The federal government has the sort of data on the weather that the Boston Red Sox has on Major League Baseball players. But unlike the Red Sox, it had made little effort to exploit the value in it. The images from the radar stations, for instance. They were on tapes in a basement of a NOAA office in Asheville, North Carolina. To get the data into a form he could use, Friedberg paid NOAA to put it on hard drives and ship them to him. He then moved the data, for free, to the cloud. “That was the first data set we were able to get onto the cloud,” said Ed Kearns, chief data officer at NOAA. “David showed Google and Amazon and Microsoft that there was a business case for taking it. Until we got it up, no one was able to reprocess the data.”

Of course, without cloud computing there would have been no place to put the radar data. But once it was on the cloud it was generally accessible and could be used for any purpose. (Ornithologists at Cornell University would soon be using it to study bird migrations.) The math team at Friedberg’s new company, which he called WeatherBill, used it to calculate the weather odds for some very specific situations. “What is risk?” asked Friedberg. “Risk is uncertainty about the outcome. The less data you have, the more uncertainty you have about the outcome.” If you are the first person to cross the ocean on a ship, you are going to have trouble insuring yourself. If you are the thousandth ship, there is now data that certain kinds of ships do better than others, certain times of year are more treacherous than others, certain kinds of hulls are more durable, and so forth. “The more data we captured, the more we were able to determine the probabilities of some unfortunate event occurring,” said Friedberg. “But there were private companies, like AccuWeather and the Weather Company, that had issues with us getting access to weather data. In the end we agreed [with NOAA] we would not have access to the weather data today. We’d just get the historical data.”

It took eighteen months before WeatherBill had a website on which anyone could come and insure himself against the weather. And people did turn up, in fits and spurts. The U.S. Open tennis tournament bought rain insurance, for example, as did the broadcaster that aired the matches. “Anything more than 0.01 inches of rain per hour means they can’t play that hour,” said Friedberg. Other interested parties included an Arizona ski resort, a pair of golf courses, a beach resort in Barbados, a car wash, and a hummus shop called Hummus Brothers. Friedberg hadn’t known that people bought less hummus when it rained but, then, he was learning all sorts of odd stuff about people’s exposure to the weather. Salad places did much better on sunny days; coffee shops did not.
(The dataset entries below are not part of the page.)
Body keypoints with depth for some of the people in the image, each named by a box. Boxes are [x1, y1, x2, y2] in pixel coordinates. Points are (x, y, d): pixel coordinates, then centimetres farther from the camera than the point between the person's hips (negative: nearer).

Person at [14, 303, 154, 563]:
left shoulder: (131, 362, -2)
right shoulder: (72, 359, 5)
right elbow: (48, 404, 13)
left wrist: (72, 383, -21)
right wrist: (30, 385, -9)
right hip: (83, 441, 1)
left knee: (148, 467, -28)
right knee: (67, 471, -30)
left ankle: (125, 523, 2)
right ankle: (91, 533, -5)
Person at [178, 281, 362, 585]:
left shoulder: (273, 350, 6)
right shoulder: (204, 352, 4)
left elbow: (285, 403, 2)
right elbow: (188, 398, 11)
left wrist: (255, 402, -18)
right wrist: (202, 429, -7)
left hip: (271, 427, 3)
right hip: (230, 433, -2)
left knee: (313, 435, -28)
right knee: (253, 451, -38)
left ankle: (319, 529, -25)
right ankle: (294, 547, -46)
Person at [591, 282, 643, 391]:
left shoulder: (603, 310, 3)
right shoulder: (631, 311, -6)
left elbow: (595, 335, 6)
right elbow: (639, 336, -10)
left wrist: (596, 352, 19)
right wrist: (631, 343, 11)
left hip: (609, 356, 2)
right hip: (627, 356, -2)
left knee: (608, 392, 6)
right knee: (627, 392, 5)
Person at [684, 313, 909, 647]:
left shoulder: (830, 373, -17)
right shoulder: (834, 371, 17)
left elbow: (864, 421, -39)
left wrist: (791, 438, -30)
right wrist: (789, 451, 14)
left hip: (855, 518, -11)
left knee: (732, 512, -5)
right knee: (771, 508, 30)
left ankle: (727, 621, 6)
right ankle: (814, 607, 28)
But Friedberg also learned that it was harder to sell weather insurance than he had supposed. “He had this quaint supposition that there were all of these people looking for this online,” says one of his former business partners. “And they weren’t.”
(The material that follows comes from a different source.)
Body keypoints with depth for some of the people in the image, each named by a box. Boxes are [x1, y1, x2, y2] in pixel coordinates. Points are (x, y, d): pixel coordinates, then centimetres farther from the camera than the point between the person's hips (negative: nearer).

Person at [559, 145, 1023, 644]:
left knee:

By 2008 Friedberg realized that if he wanted to meet the people who needed weather insurance, he’d have to hit the road and find them. That’s when he stumbled on the California citrus packers. The year before, in 2007, there’d been a bad freeze. The citrus farmers were able to obtain some insurance through the federal government, but the companies that packed and shipped the fruit were not. “If the temperature goes below 28 degrees for four hours or more, they have no business,” said Friedberg. The California citrus packers had learned that the hard way. “Then we started talking to the growers,” said Friedberg, “and they weren’t fully covered, either. And we thought: if this is just citrus, agriculture must be big.”